Ci sarà dunque tempo e modo per discutere sulla "svolta" del Senato che in sede di conversione in legge di due decreti ha proceduto in un accorpamento che non ha precedenti. Così come sarà da approfondire l'intreccio di regole fiscali in movimento continuo che da mesi cambiano, e si cambiano, l'una dopo l'altra e l'una con l'altra. Mentre è diventato ormai inutile chiedersi se questa o quella misura appartiene a una nuova manovra correttiva, che peraltro il premier Monti continua a smentire.
Il fatto è che nella "manovra" ci viviamo dentro da un anno e continueremo a viverci per lungo tempo. Se mai qualcuno l'avesse dimenticato, conviene ricordare che il nuovo "Patto fiscale" europeo (salvo sorprese a settembre da parte della Corte Costituzionale tedesca che agisce da sentinella sui confini fra trattati europei e prerogative del Parlamento nazionale) contiene due regole fondamentali.

La prima è il pareggio di bilancio (che l'Italia ha appena introdotto in Costituzione e che è da intendersi come "strutturale", cioè al netto degli effetti sul bilancio della crisi recessiva) e la seconda è il percorso di rientro del debito pubblico in rapporto al Prodotto interno lordo (Pil): ogni anno dovrà scendere di 1/20 della distanza tra il suo livello effettivo (oggi oltre il 120%) e la soglia "ammessa" del 60%. Ambedue queste regole nella pratica "fanno" e faranno manovra.
Da questo punto di vista la spending review presenta un primo dato certo. Per la prima volta dopo mesi di accelerazioni dal lato del fisco si è scelto di evitare l'aumento di due punti dell'Iva che sarabbe scattato dal primo ottobre. Se ne riparlerà entro giugno del 2013, ma è un segnale forte il fatto che si sia evitato un passo pericoloso nel momento in cui il ciclo economico peggiora, e non di poco. Altri ne andranno fatti in questa stessa direzione, alleviando il carico tributario che grava su lavoro e imprese. Una riforma di "struttura", come si dice.

Impossibile? No, se la revisione della spesa accelererà, essa sì, la corsa. Due altri segnali, per la verità, mostrano quanto sia difficile aggredire i problemi. Il primo è il sempreverde tema delle province, ora attese ad una fase di "riordino". Qui è decisiva la questione attuativa, tappa dopo tappa: basta un colpo a vuoto per far tornare nei cassetti ogni buon proposito.
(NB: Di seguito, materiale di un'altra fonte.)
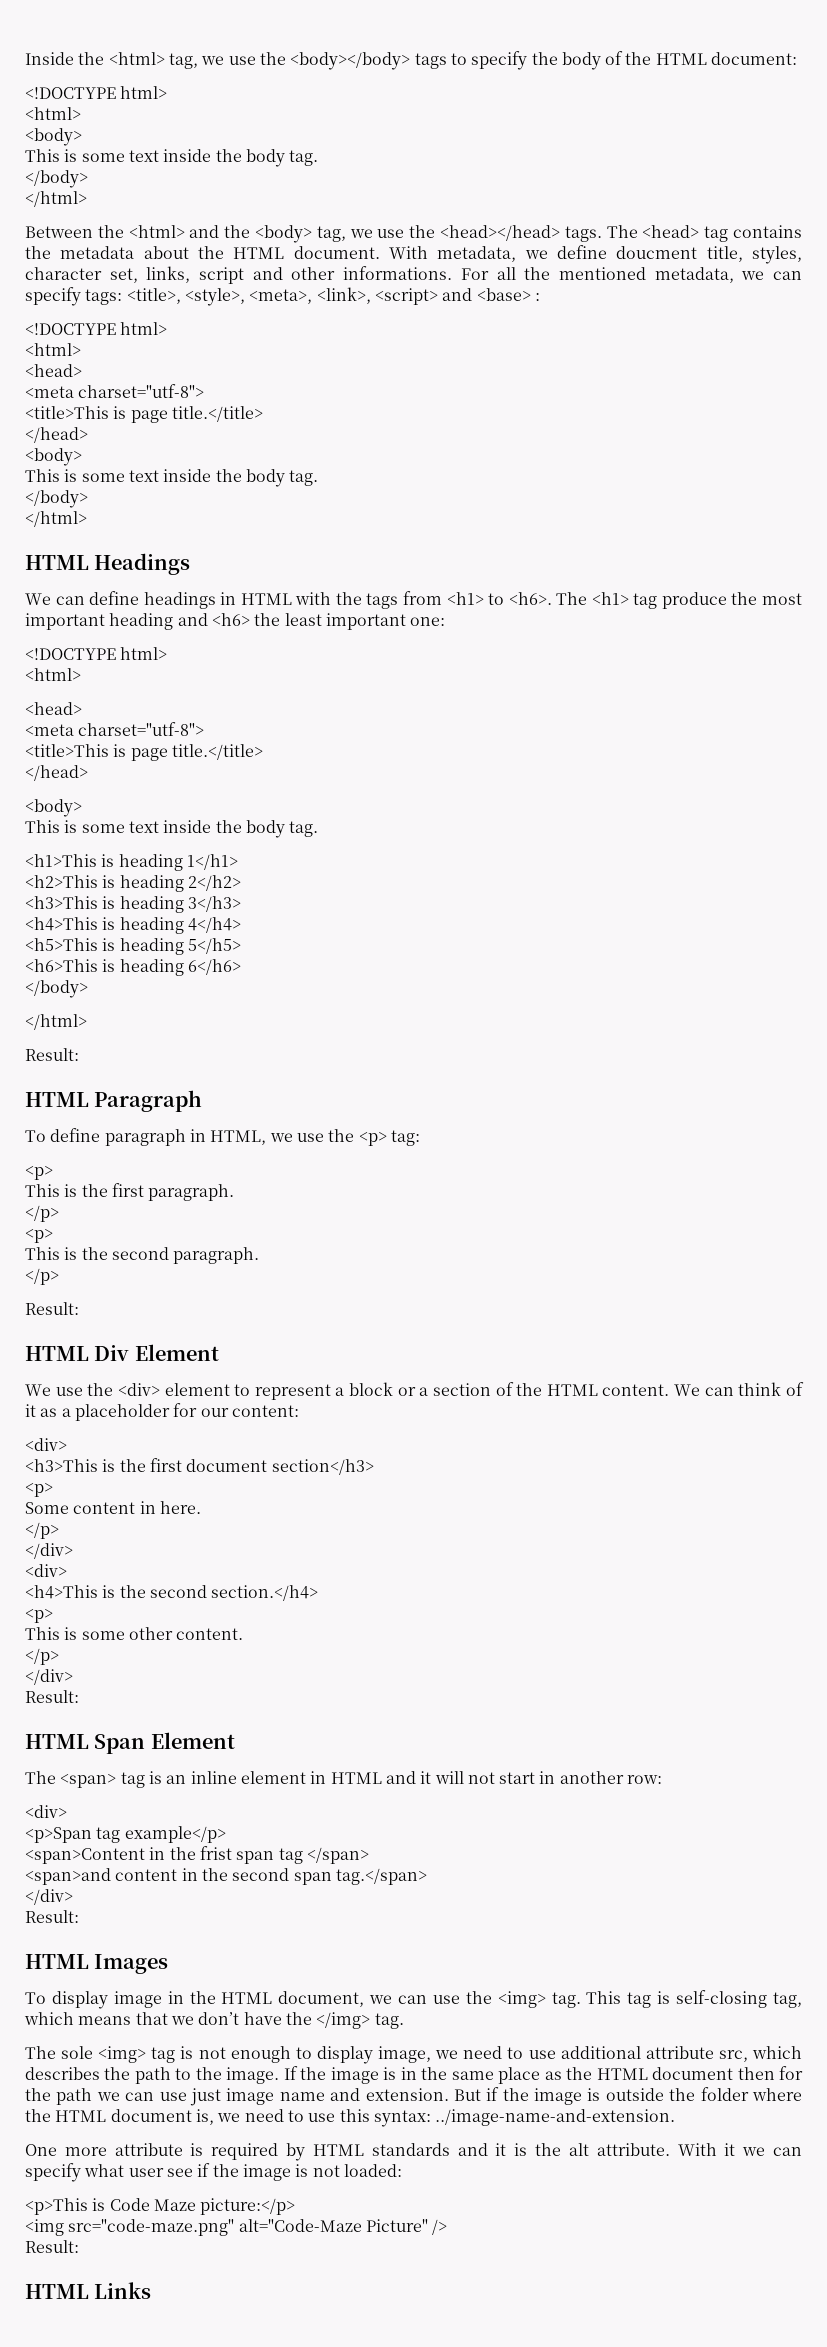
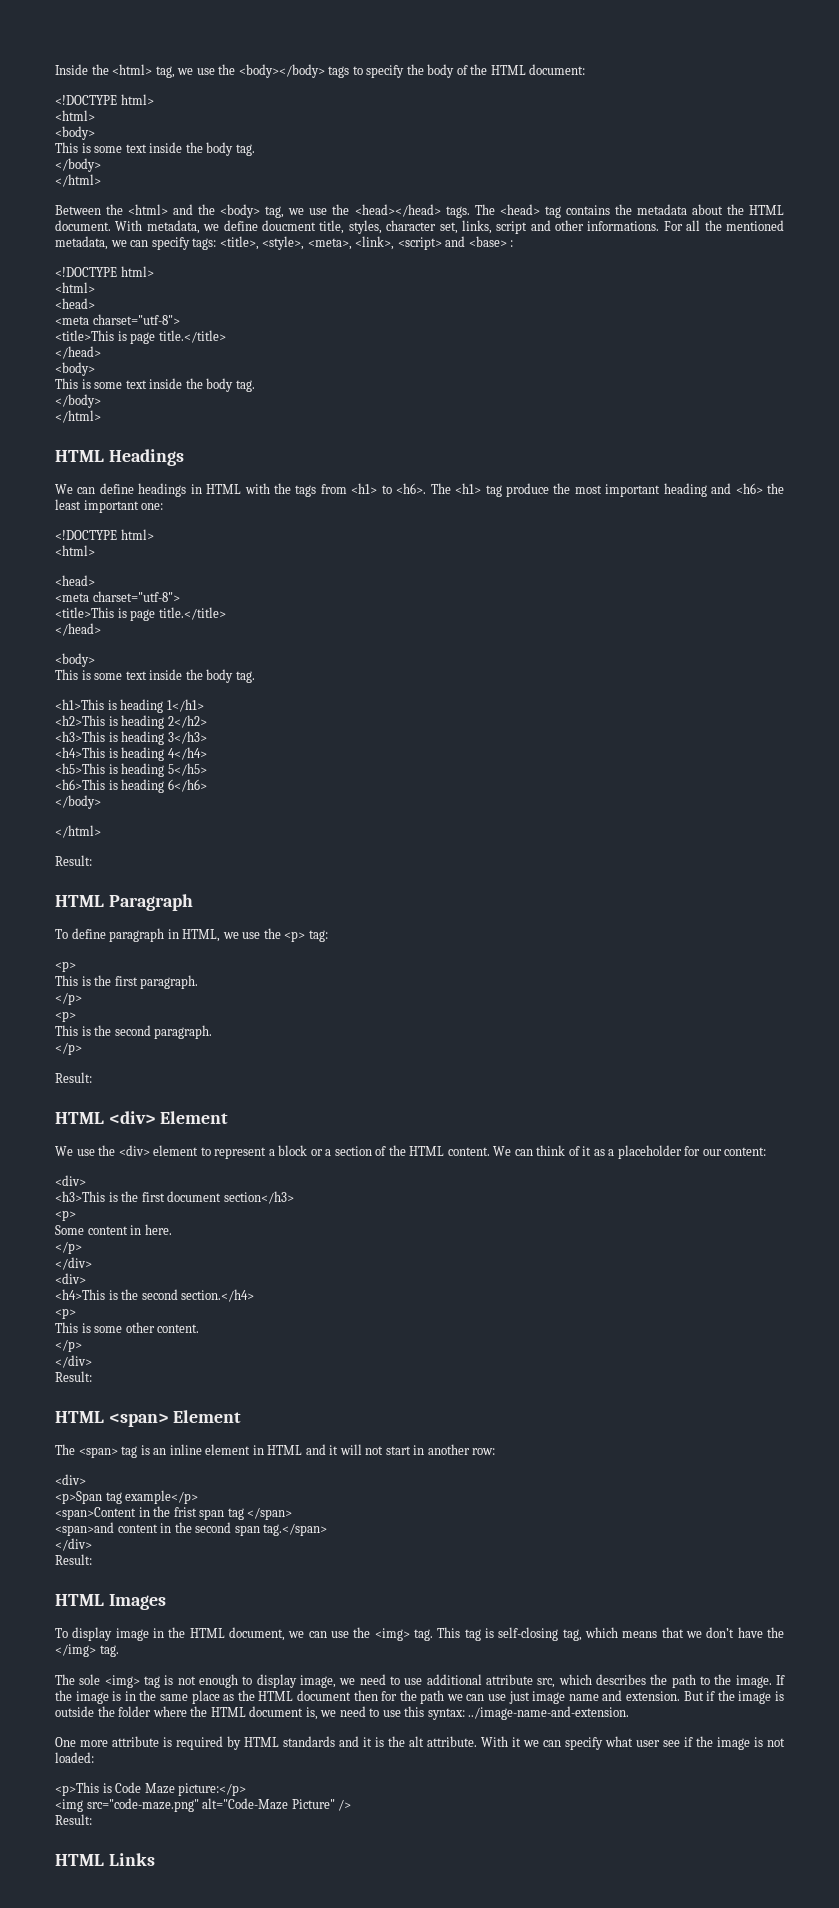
[94,1345,130,1361] Div -> [108,1111,156,1124] <div>
[94,1734,146,1754] Span -> [108,1413,169,1427] <span>

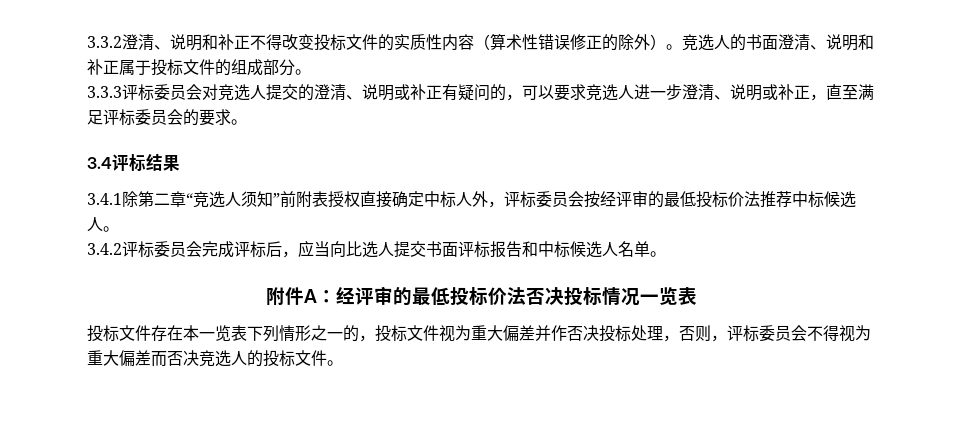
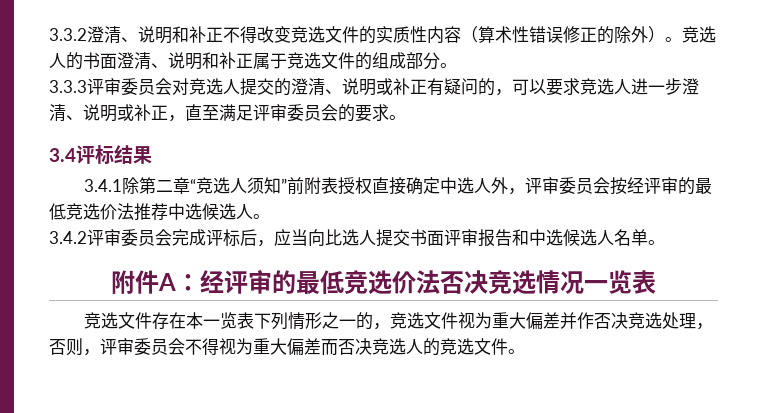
[314,34,346,51] 投标 -> [291,26,325,43] 竞选
[151,59,183,76] 投标 -> [287,52,321,69] 竞选
[138,84,154,101] 标 -> [104,78,121,95] 审
[119,109,135,126] 标 -> [270,104,287,121] 审
[440,191,456,208] 标 -> [457,177,475,194] 选
[520,191,536,208] 标 -> [542,177,560,194] 审
[696,191,728,208] 投标 -> [66,203,100,220] 竞选
[808,191,824,208] 标 -> [185,203,202,220] 选
[138,241,154,258] 标 -> [104,229,121,246] 审
[474,241,490,258] 标 -> [461,229,478,246] 审
[554,241,570,258] 标 -> [546,229,563,246] 选
[449,287,488,306] 投标 -> [344,270,392,295] 竞选
[563,287,602,306] 投标 -> [488,270,536,295] 竞选
[87,325,119,342] 投标 -> [84,312,119,329] 竞选
[375,325,407,342] 投标 -> [390,312,425,329] 竞选
[599,325,631,342] 投标 -> [628,312,663,329] 竞选
[743,325,759,342] 标 -> [117,338,134,355] 审
[263,350,295,367] 投标 -> [440,338,474,355] 竞选

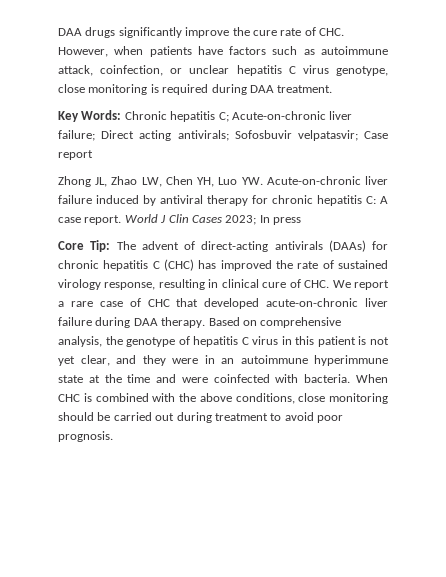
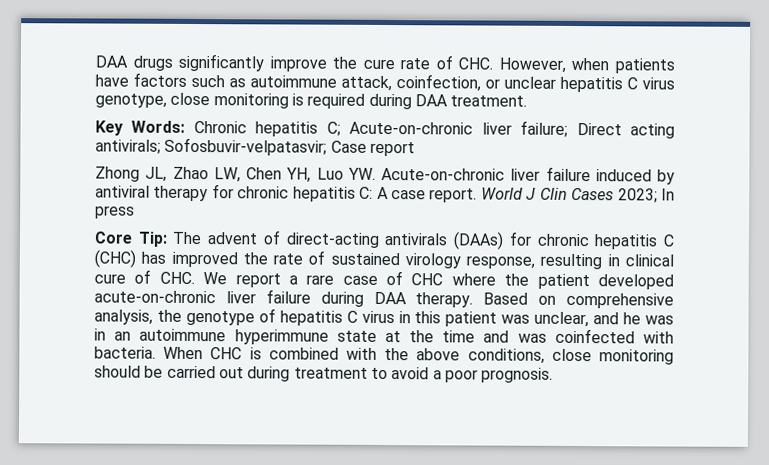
[234,130,358,141] Sofosbuvir velpatasvir; -> [164,137,328,156] Sofosbuvir-velpatasvir;
[176,298,199,307] that -> [451,273,590,290] where the patient
[358,336,389,345] [58,355,198,366] is not yet clear, and they were -> [501,311,675,328] was unclear, and he was
[181,377,208,383] were -> [517,333,547,343] was
(314, 416) none -> [432,370,442,380] a

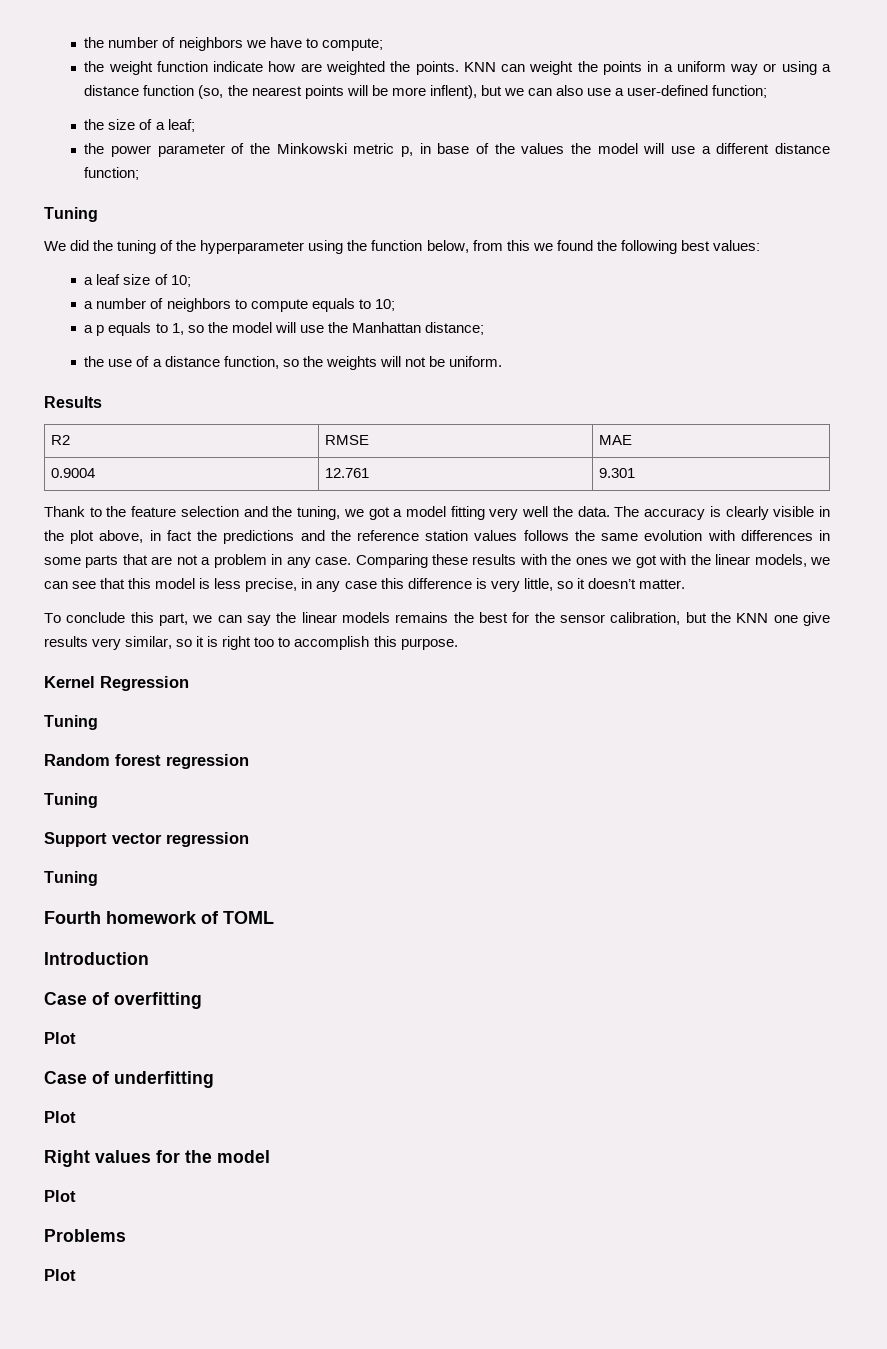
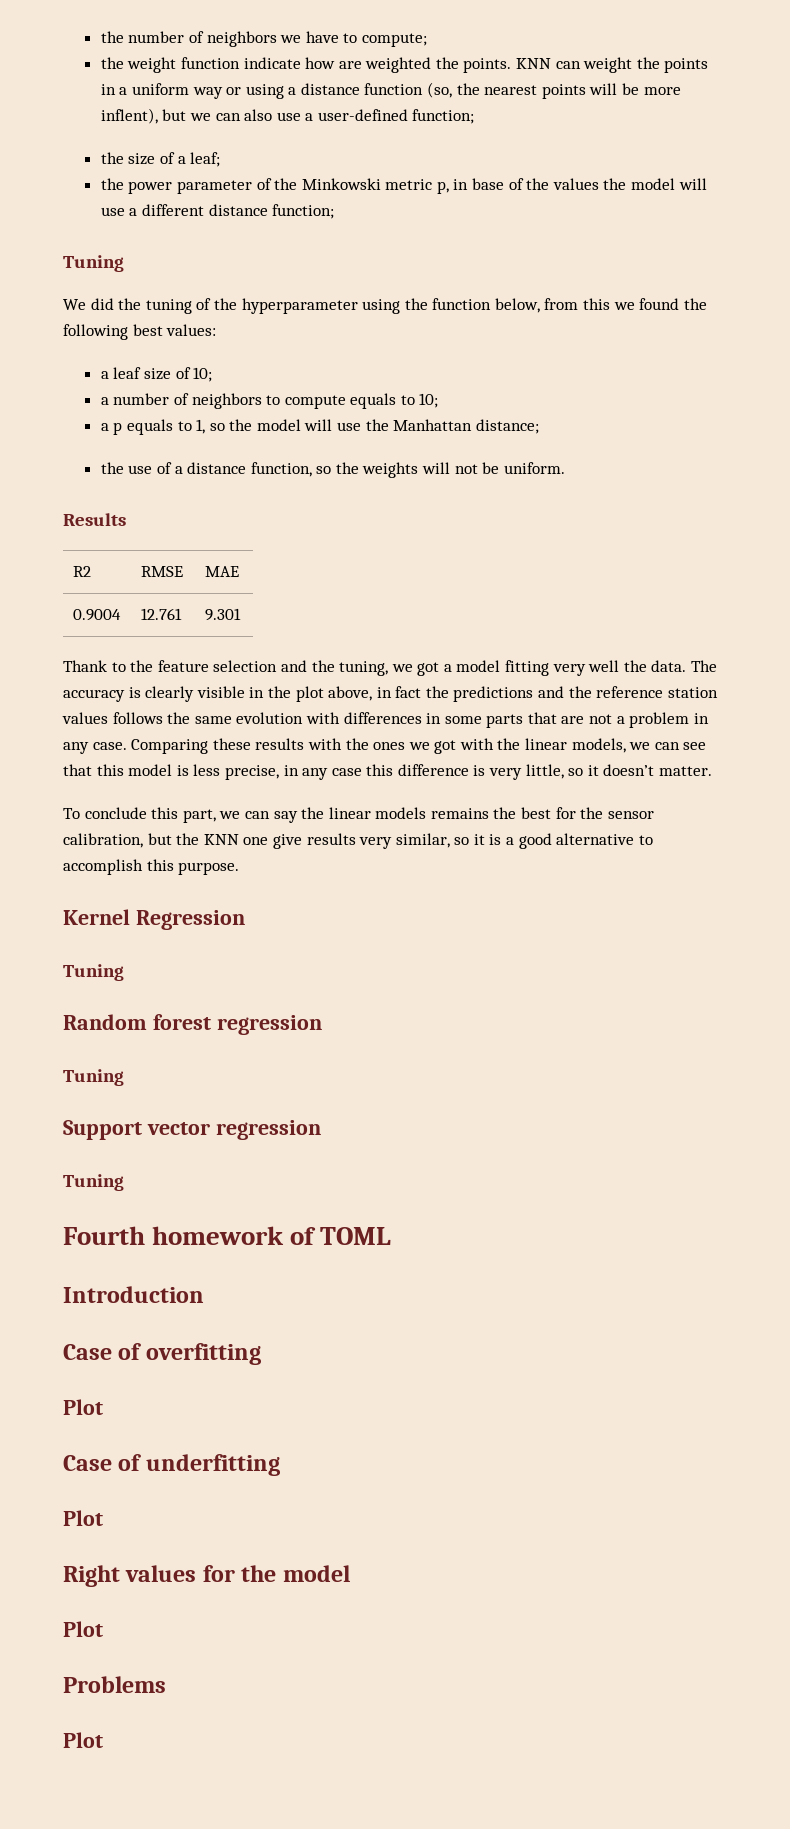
[222,636,275,650] right too -> [506,833,635,849] a good alternative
Il secondo è il passo indietro (colpite solo le aziende che hanno fatturato quasi esclusivamente alla Pa) sulle Spa pubbliche dove saltano i tagli per cda e personale. E se le imprese del "capitalismo municipale" tirano un sospiro di sollievo, non altrettanto si può dire per chi ha a cuore l'apertura dei mercati e una concorrenza vera.
Lascia invece ben sperare il richiamo del "commissario" Enrico Bondi. A settembre, ha detto, per la revisione della spesa ci sarà la "resa dei conti" grazie ai costi standard che funzioneranno da parametri cui dovranno attenersi le amministrazioni locali. Non c'è dubbio: se entrano in pista i costi standard, vecchia bandiera di un federalismo che si è perso per strada, c'è da prevedere una rivoluzione sul fronte della spesa pubblica. Quella più attesa dai contribuenti.